YOUR GOAL ::
When you reach the records below, output every one exactly as written but leave out any pictures.

SUPPLIED INFORMATION ::
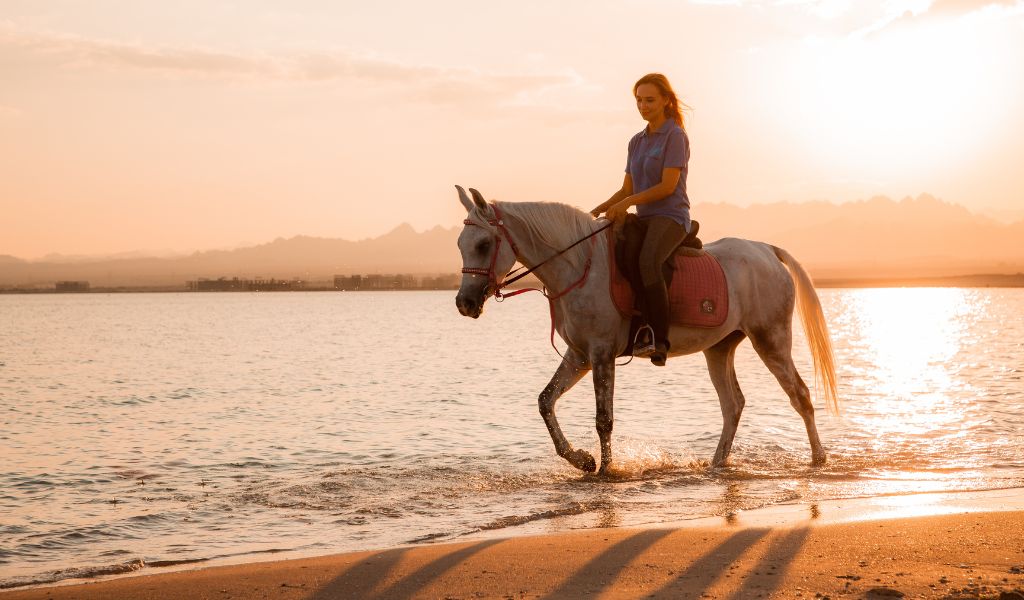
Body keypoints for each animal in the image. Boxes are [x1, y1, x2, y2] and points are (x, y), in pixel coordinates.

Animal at [454, 186, 839, 474]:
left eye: (484, 245)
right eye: (461, 244)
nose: (464, 303)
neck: (577, 265)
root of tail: (767, 252)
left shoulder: (601, 353)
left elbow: (603, 419)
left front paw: (606, 471)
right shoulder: (579, 355)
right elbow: (545, 402)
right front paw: (582, 460)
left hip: (770, 338)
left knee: (799, 395)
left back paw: (819, 459)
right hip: (719, 347)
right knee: (733, 405)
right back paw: (716, 464)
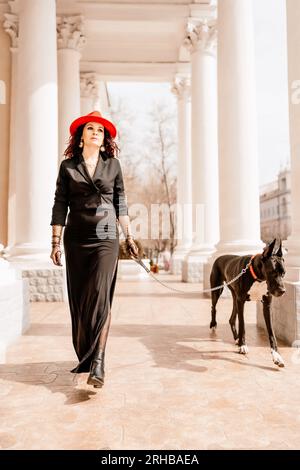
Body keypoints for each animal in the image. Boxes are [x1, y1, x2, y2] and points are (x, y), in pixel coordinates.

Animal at [209, 239, 286, 368]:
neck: (258, 277)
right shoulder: (241, 301)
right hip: (217, 289)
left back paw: (236, 338)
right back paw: (213, 325)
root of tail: (220, 256)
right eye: (272, 272)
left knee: (231, 319)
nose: (282, 291)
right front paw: (243, 345)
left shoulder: (266, 304)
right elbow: (242, 324)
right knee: (213, 307)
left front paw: (277, 356)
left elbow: (271, 332)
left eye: (283, 273)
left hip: (235, 296)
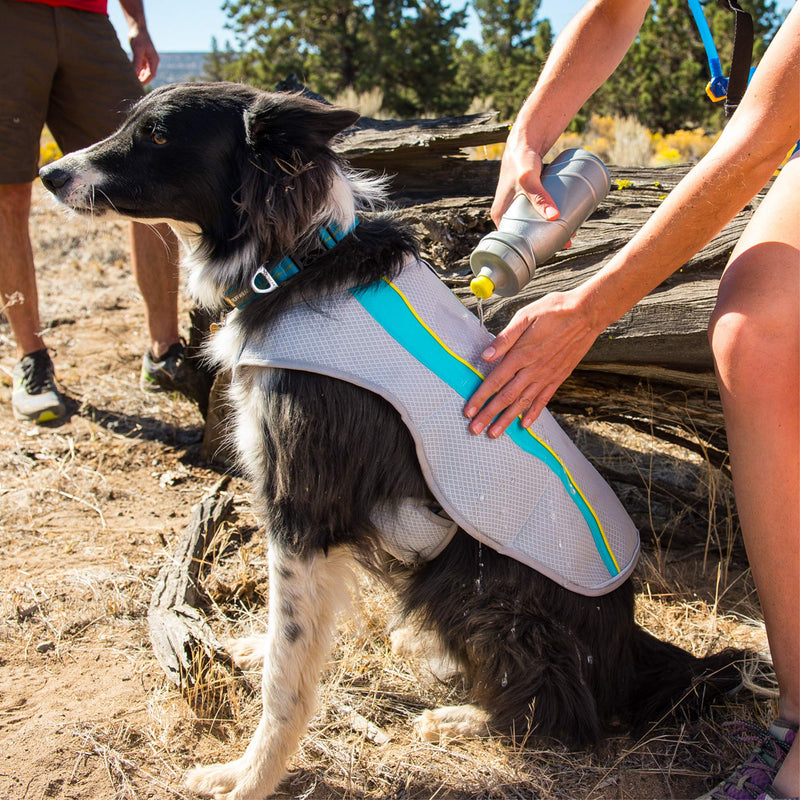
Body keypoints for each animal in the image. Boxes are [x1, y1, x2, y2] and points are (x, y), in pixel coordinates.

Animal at [39, 83, 744, 800]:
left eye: (157, 135)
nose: (50, 174)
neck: (295, 260)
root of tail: (629, 648)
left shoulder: (301, 507)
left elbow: (287, 673)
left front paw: (250, 775)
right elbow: (292, 631)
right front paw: (257, 651)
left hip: (482, 592)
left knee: (567, 713)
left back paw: (465, 716)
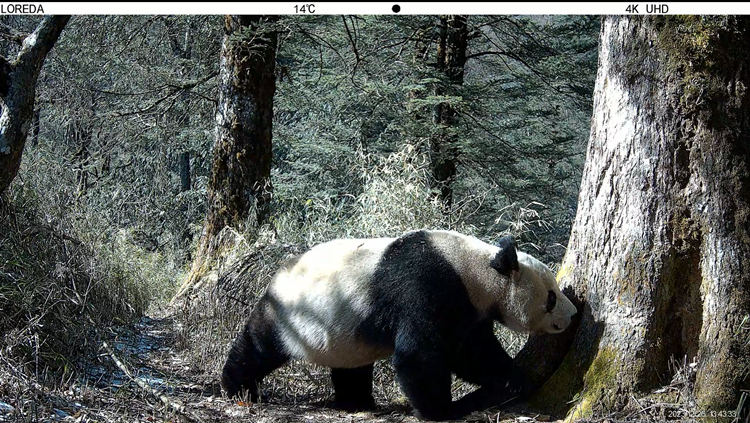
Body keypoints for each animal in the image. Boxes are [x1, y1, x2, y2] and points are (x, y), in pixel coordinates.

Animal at [220, 230, 580, 422]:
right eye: (550, 297)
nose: (574, 313)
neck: (477, 269)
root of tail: (278, 273)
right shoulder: (427, 285)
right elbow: (419, 354)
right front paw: (441, 409)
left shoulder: (469, 309)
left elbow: (474, 353)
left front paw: (513, 379)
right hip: (292, 312)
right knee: (259, 345)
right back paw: (238, 388)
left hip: (345, 328)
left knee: (351, 365)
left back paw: (357, 401)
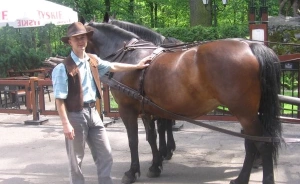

ANSWER TO THE PROBLEM ::
Body keypoints for each animal in the image. Boxes are [x1, y1, x2, y2] and points are (x, y), in pixel coordinates.

Animal at [454, 186, 839, 474]:
left eye: (484, 245)
right eye: (461, 244)
nose: (464, 303)
neck: (577, 265)
root of tail: (767, 252)
left shoulder: (601, 353)
left elbow: (603, 419)
left front paw: (606, 471)
right shoulder: (579, 355)
right elbow: (545, 402)
right front paw: (582, 460)
left hip: (770, 338)
left knee: (799, 395)
left back paw: (819, 459)
right hip: (719, 347)
right knee: (733, 405)
right back paw: (716, 464)
Body keypoints for each animal in the image. Boxes are [x1, y1, x2, y2] and points are (x, y), in pixel coordinates.

Animal at [209, 239, 286, 368]:
neck: (258, 277)
right shoulder: (241, 301)
right hip: (217, 289)
left back paw: (236, 338)
right back paw: (213, 325)
root of tail: (220, 256)
right eye: (272, 272)
left knee: (231, 319)
nose: (282, 291)
right front paw: (243, 345)
left shoulder: (266, 304)
right elbow: (242, 324)
right knee: (213, 307)
left front paw: (277, 356)
left elbow: (271, 332)
left eye: (283, 273)
left hip: (235, 296)
Body keypoints for each animal in the image. Boxes are [x1, y1, x2, y2] and points are (x, y), in pixel coordinates.

Animal at [39, 83, 744, 800]:
left eye: (157, 135)
nose: (50, 174)
neck: (295, 260)
root of tail: (629, 648)
left shoulder: (301, 507)
left elbow: (287, 673)
left front paw: (250, 775)
right elbow: (292, 631)
right front paw: (257, 651)
left hip: (482, 592)
left knee: (567, 713)
left back paw: (465, 716)
Body keypoints for each animal in the image. Boxes are [x1, y1, x2, y2] and points are (x, y), in pixel coordinates.

Animal at [220, 230, 580, 422]:
right eye: (550, 297)
nose: (574, 313)
neck: (477, 269)
root of tail: (278, 273)
right shoulder: (427, 285)
right elbow: (419, 354)
right front paw: (441, 409)
left shoulder: (469, 309)
left elbow: (474, 353)
left front paw: (513, 379)
right hip: (292, 312)
right knee: (259, 345)
right back paw: (238, 388)
left hip: (345, 328)
left knee: (351, 365)
left back paw: (357, 401)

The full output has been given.